President Obama disclosed this in a lengthy interview he gave to CNN on the fifth anniversary of the May 2, 2011 raid at bin Laden’s compound in Abbottabad. Key members of his inner circle also spoke to CNN’s Peter Bergen about the raid that killed the alleged mastermind of the Sept 11, 2001 attacks in the United States.

“On decisions like this, you’re leaning in a certain direction,” Mr Obama told Mr Bergen. “I had been inclined to take the shot fairly early on in the discussions. But you hold back the decision until you have to make it. And in the end, what I had very much appreciated was the degree to which we had an honest debate.”

Mr Obama said the experience taught him the lesson that “good process leads to good results”.

“I could honestly say, by the time I made the decision, that everybody had had their say, that we had all the information we were going to be able to get,” said the man who ordered the raid that could have undone his presidency if it had failed. “We had not looked at it through rose-coloured glasses. We knew the risks involved.”

President Obama explained how he watched the operation from the White House Situation Room with key members of his government.

“We came in here at the point where the helicopters were about to actually land,” he said. “It’s here where we observed, for example, that one of the helicopters got damaged in the landing.”

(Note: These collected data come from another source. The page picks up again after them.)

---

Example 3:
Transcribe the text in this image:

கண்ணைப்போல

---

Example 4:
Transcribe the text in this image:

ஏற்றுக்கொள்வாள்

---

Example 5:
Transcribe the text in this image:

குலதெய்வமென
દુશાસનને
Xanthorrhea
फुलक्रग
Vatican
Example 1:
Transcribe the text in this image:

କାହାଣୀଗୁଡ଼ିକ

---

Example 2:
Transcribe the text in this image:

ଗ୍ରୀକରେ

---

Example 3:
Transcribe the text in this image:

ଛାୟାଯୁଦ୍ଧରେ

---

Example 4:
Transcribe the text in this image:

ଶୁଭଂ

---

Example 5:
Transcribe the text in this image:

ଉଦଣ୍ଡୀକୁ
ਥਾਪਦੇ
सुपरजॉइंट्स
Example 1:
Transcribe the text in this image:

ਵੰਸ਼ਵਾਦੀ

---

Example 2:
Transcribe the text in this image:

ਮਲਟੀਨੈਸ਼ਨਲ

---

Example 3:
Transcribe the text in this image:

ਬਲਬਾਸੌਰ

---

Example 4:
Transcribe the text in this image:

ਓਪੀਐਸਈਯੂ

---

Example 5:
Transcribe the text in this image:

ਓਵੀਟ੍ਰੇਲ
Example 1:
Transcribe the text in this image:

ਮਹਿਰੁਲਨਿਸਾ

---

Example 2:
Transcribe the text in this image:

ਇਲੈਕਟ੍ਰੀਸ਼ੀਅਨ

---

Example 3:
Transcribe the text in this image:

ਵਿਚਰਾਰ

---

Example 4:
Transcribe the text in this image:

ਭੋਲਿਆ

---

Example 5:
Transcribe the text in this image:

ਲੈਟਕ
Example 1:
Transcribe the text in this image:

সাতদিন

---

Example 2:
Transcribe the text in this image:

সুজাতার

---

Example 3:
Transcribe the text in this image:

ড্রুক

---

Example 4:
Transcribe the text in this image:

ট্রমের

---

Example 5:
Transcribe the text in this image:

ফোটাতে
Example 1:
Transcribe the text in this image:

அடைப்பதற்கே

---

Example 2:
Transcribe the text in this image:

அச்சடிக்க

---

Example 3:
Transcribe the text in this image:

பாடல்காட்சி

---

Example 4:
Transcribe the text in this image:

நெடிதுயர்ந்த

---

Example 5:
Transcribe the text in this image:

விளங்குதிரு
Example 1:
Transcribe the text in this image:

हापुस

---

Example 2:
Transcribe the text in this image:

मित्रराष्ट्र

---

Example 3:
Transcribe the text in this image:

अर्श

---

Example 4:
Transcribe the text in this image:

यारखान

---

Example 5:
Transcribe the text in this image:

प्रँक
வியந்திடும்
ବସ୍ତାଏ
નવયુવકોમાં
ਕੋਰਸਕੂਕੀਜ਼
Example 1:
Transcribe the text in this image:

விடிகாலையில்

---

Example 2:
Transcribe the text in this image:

As he watched the landing, Mr Obama said, “I was thinking that this is not an ideal start. We were all worried”.

But “the good news was it didn’t crash. Our guys were able to extract themselves. The bad news was that the helicopter itself had been damaged”.

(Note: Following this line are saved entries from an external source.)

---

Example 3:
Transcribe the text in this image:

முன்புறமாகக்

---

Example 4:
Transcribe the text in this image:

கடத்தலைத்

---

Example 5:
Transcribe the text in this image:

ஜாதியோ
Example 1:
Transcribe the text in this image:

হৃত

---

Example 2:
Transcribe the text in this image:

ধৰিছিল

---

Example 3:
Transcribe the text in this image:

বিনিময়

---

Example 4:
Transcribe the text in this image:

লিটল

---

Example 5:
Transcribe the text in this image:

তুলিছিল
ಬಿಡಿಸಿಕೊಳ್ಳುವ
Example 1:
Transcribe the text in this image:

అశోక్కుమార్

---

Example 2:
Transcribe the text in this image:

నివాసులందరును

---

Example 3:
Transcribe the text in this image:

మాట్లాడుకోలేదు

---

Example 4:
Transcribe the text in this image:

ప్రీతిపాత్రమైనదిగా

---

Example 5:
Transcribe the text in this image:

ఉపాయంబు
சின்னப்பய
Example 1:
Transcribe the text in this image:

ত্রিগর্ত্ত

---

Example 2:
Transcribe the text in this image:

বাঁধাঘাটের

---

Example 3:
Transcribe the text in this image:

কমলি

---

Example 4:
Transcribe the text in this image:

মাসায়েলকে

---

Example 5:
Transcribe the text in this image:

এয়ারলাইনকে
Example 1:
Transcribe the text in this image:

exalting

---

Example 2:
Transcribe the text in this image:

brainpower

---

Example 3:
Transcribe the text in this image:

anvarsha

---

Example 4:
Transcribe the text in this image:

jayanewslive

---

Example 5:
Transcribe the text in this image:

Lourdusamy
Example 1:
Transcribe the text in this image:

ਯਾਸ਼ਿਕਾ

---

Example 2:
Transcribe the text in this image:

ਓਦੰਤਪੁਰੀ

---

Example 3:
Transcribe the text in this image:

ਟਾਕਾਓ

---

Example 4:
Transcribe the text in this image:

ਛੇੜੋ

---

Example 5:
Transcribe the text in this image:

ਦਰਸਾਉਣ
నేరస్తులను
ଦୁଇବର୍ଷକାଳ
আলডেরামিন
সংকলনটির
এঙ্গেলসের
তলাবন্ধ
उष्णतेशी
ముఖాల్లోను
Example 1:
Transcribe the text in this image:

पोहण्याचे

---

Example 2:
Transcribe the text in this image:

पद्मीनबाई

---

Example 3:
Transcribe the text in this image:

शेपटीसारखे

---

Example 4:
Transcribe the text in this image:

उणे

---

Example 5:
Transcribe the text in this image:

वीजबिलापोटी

One of the 23 Navy SEALs who conducted the raid smashed classified fixtures of the Black Hawk helicopter and then set off explosives to destroy it.

“Even though we had the best helicopter operators imaginable, despite the fact that they had practised these landings repeatedly in a mock-up, we couldn’t account for temperature,” Mr Obama said, “and the fact that helicopters start reacting differently in an enclosed compound where heat may be rising.”

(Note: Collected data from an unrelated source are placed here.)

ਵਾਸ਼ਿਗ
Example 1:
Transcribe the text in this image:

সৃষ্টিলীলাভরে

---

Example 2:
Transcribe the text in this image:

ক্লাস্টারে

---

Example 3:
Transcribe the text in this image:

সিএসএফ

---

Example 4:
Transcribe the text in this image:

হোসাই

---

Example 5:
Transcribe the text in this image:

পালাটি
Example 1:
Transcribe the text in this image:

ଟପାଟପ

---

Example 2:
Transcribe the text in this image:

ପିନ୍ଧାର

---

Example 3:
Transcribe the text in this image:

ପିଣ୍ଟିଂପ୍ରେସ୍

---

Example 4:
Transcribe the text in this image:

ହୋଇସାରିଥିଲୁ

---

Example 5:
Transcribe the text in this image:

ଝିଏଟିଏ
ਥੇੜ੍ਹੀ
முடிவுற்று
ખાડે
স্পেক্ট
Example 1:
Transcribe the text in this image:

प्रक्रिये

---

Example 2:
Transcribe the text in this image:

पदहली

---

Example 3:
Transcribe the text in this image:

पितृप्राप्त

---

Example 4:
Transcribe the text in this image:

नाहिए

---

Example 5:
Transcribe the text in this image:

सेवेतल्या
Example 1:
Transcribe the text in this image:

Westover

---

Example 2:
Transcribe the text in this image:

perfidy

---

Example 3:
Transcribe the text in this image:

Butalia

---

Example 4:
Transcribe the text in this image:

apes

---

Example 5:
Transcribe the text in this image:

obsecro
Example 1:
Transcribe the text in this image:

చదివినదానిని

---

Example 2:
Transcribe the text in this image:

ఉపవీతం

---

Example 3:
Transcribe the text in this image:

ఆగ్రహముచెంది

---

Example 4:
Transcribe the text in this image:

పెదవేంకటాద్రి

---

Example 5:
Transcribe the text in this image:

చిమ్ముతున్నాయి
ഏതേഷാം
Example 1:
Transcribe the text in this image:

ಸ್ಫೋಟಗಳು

The president said that planning for the operation, was “meticulous” and they had prepared as well as they could.

He said the decision to strike was “emblematic of presidential decision-making. You’re always working with probabilities, and you make a decision, not based on 100 per cent certainty, but with the best information that you’ve got”.

Mr Obama said he hopes that in Osama bin Laden’s last moments, the ‘master terrorist understood that the US had come for him to avenge the deaths of 3,000 people on September 11, 2001’.

When the interviewer reminded him that “the last person that bin Laden saw on Earth was an American,” Mr Obama said: “And hopefully, at that moment, he understood that the American people hadn’t forgotten the some 3,000 people who he killed”.